O governo federal deve apresentar, nas próximas semanas, um pacote legislativo voltado ao combate a facções criminosas no país. A proposta será enviada ao Congresso pelo ministro da Justiça e Segurança Pública, Ricardo Lewandowski, e foi batizada nos bastidores de “Plano Real da Segurança”, em alusão ao programa econômico que estabilizou a inflação brasileira nos anos 1990.
A intenção é criar um marco de reestruturação no enfrentamento ao crime organizado. Fontes do Congresso Nacional ouvidos pela redação do VTVNews avaliam como uma possível “movimentação para o que será a pauta eleitoral de 2026”.

Movimentação política por trás da segurança
Se a pauta eleitoral dos anos 90 era economia, e a de 2018 corrupção, as eleições de 2026 poderá ser pautada pela segurança pública. Segundo o anuário da segurança pública, o número de roubos e furtos de celulares chegaram em 917 mil no ano de 2024 no Brasil. O número de feminicídio e mortes de crianças aumentaram, mesmo com a queda de homicídios.
Apesar da variação no número de crimes no último ano, a sensação de insegurança ainda é um fator que levanta pautas políticas pelo Brasil. Por exemplo, o Movimento Brasil Livre (MBL) tem defendido medidas mais duras contra organizações criminosas, sob o discurso do dirigente do movimento, Renan Santos “prendeu, matou”. O movimento também defende a declaração de guerra contra o crime organizado, caracterizando-os como grupos terroristas, e o uso da força para retomada de territórios dominadas pelo tráfico.

Na mesma linha, o governo Tarcísio também tem intensificado o investimento na segurança pública no estado de São Paulo. Segundo a Secretaria de Segurança Pública de São Paulo (SSP-SP), o estado paulista teve uma queda histórica no número de homicídios e latrocínios entre janeiro e abril deste ano — o menor patamar desde 2001. Os latrocínios tiveram 15% de queda. Os homicídios dolosos e roubos seguem a mesma tendência.
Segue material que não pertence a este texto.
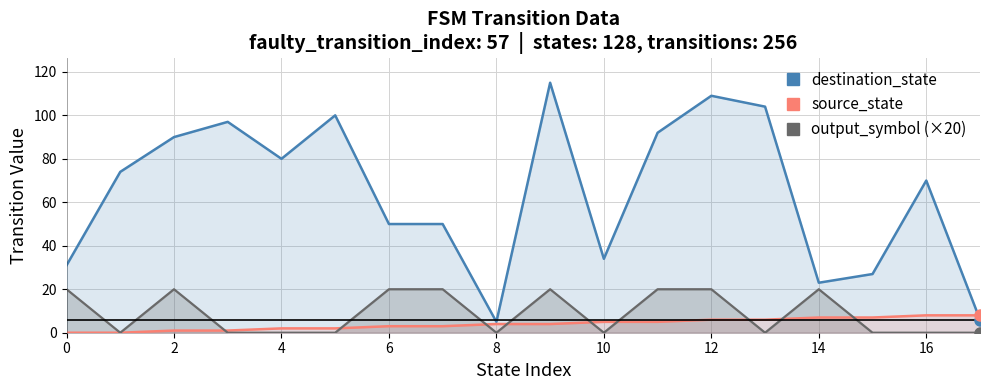

What is the approximate value of destination_state at 11?

92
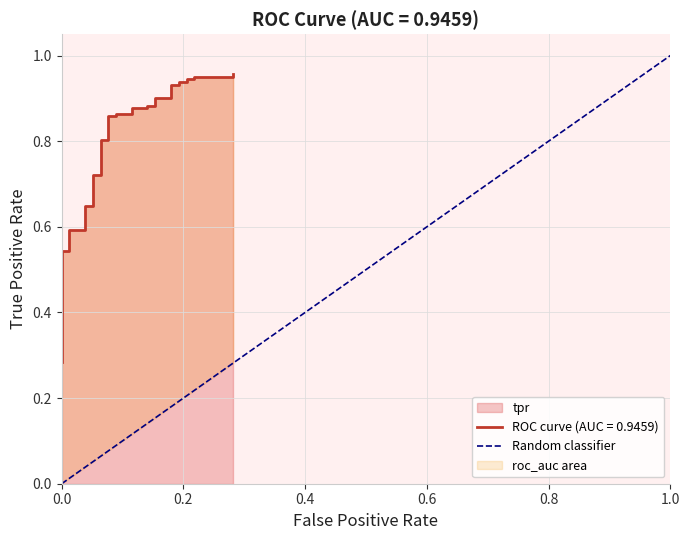

Does the chart display data point markers on the line(s)?

No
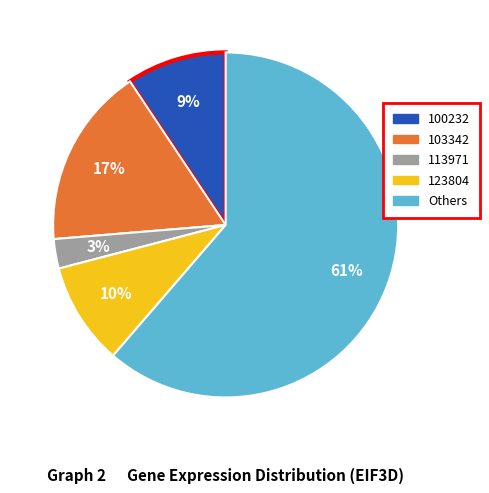

To the nearest percent, what is the average slice percentage?

20%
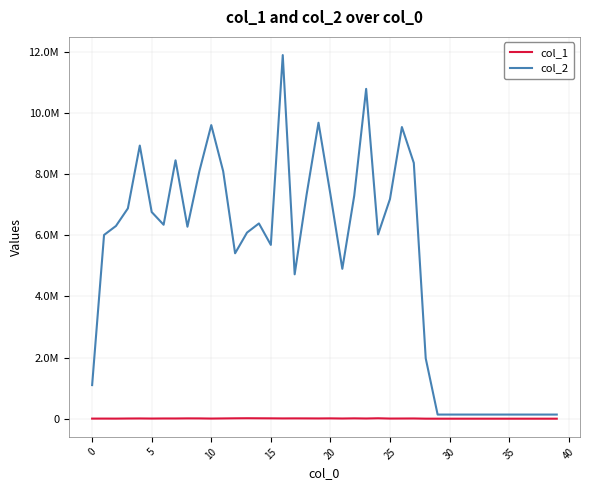

Does the chart have visible grid lines?

Yes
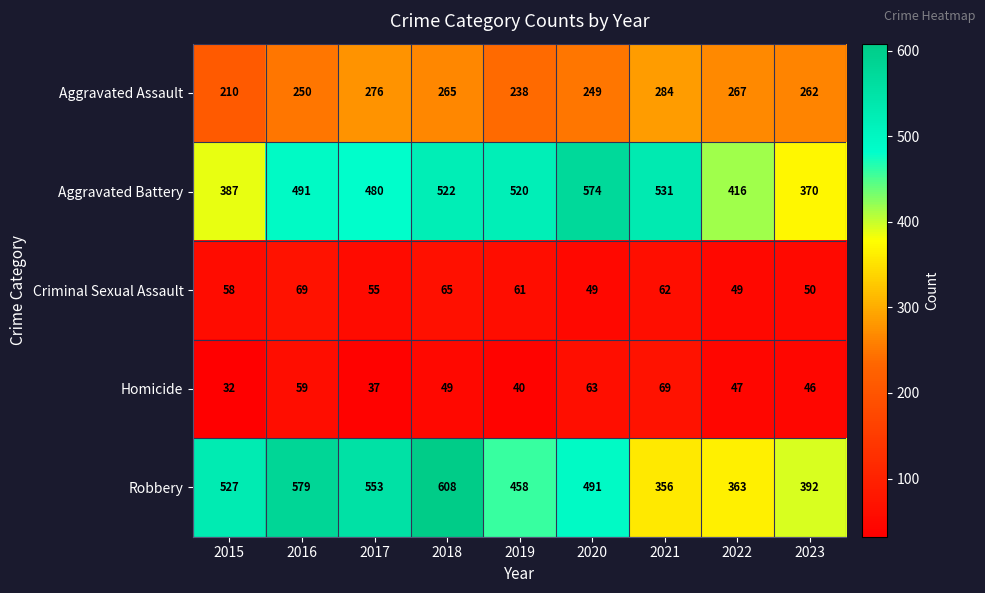

At which label is Aggravated Battery closest to 472?

2017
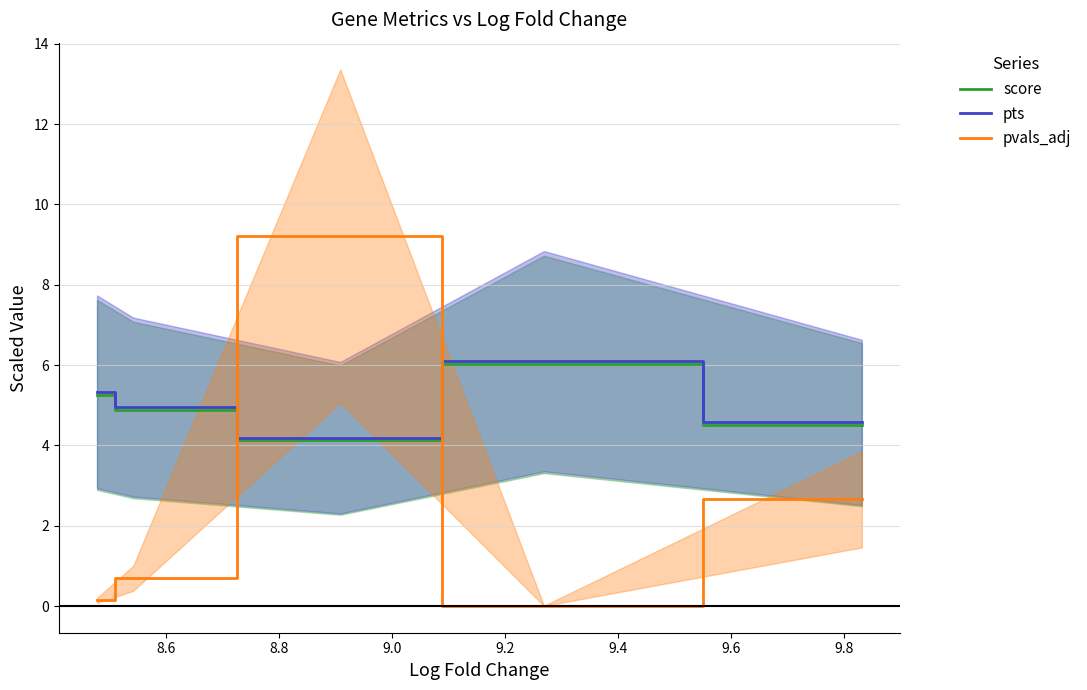

Reading left to right, transcribe all the data shown in this chart.

score: 5.3	4.9	4.1	6.0	4.5
pts: 5.3	5.0	4.2	6.1	4.6
pvals_adj: 0.1	0.7	9.2	0.0	2.7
O Plano Real da Segurança Pública
O Ministério da Justiça do governo Lula vem articulando o “Plano Real” da segurança pública que delineia diretrizes mais duras contra organizações criminosas. Entre as medidas previstas no projeto de lei estão:
- A criação de um banco nacional das organizações criminosas, que irá mapear os grupos e seus integrantes;
- Instituição de uma agência nacional com atuação específica no combate às facções;
- O texto também propõe a alteração do conceito legal de organização criminosa e a ampliação das penas para quem promove, financia ou integra tais grupos;
- Outros pontos abordam a possibilidade de infiltração de policiais em pessoas jurídicas e punições específicas para empresas e agentes públicos que atuem em conluio com facções, especialmente em esquemas de lavagem de dinheiro;
- O plano inclui também novas regras para inquéritos policiais e instrumentos de compartilhamento de dados entre órgãos de segurança.
Proteção ao Judiciário e novas regras de progressão de regime
O pacote legislativo deve conter dispositivos para proteger juízes, promotores e demais integrantes do sistema de Justiça que atuem em processos envolvendo organizações criminosas. Também há previsão de mudanças nos critérios para progressão de regime de presos condenados por crimes relacionados a facções, o que poderá impactar diretamente a reincidência de lideranças do crime organizado.
Outra frente é a destinação de bens apreendidos com os grupos criminosos, que poderá ganhar um novo formato jurídico para agilizar e tornar mais eficiente o uso desses recursos em políticas públicas.
Avanço das facções e foco nas rotas Norte-Nordeste
O projeto chega em meio a um cenário de fortalecimento das facções nas últimas duas décadas. Grupos como o Comando Vermelho (CV), surgido no Rio de Janeiro, e o Primeiro Comando da Capital (PCC), oriundo de São Paulo, expandiram suas redes de influência ao se associar a facções regionais, sobretudo nas regiões Norte e Nordeste.
Essas regiões se tornaram estratégicas para o tráfico de drogas, servindo como rotas alternativas com menor controle do Estado e acesso facilitado a países produtores da América do Sul e mercados consumidores na Europa.
PEC da Segurança também está na pauta
Paralelamente ao pacote voltado às facções, o governo Lula atua no Congresso para aprovar a chamada PEC da Segurança. O texto, já aprovado na Câmara dos Deputados em julho, amplia as competências da União na formulação de diretrizes para as forças de segurança, além de criar uma política nacional integrada entre polícias e guardas municipais.
A proposta também assegura à Polícia Federal a competência para investigar crimes ambientais e milícias — atribuição que hoje depende de decisão judicial ou federalização do caso. Já a Polícia Rodoviária Federal pode ser transformada em Polícia Viária Federal, assumindo o patrulhamento de rodovias, hidrovias e ferrovias.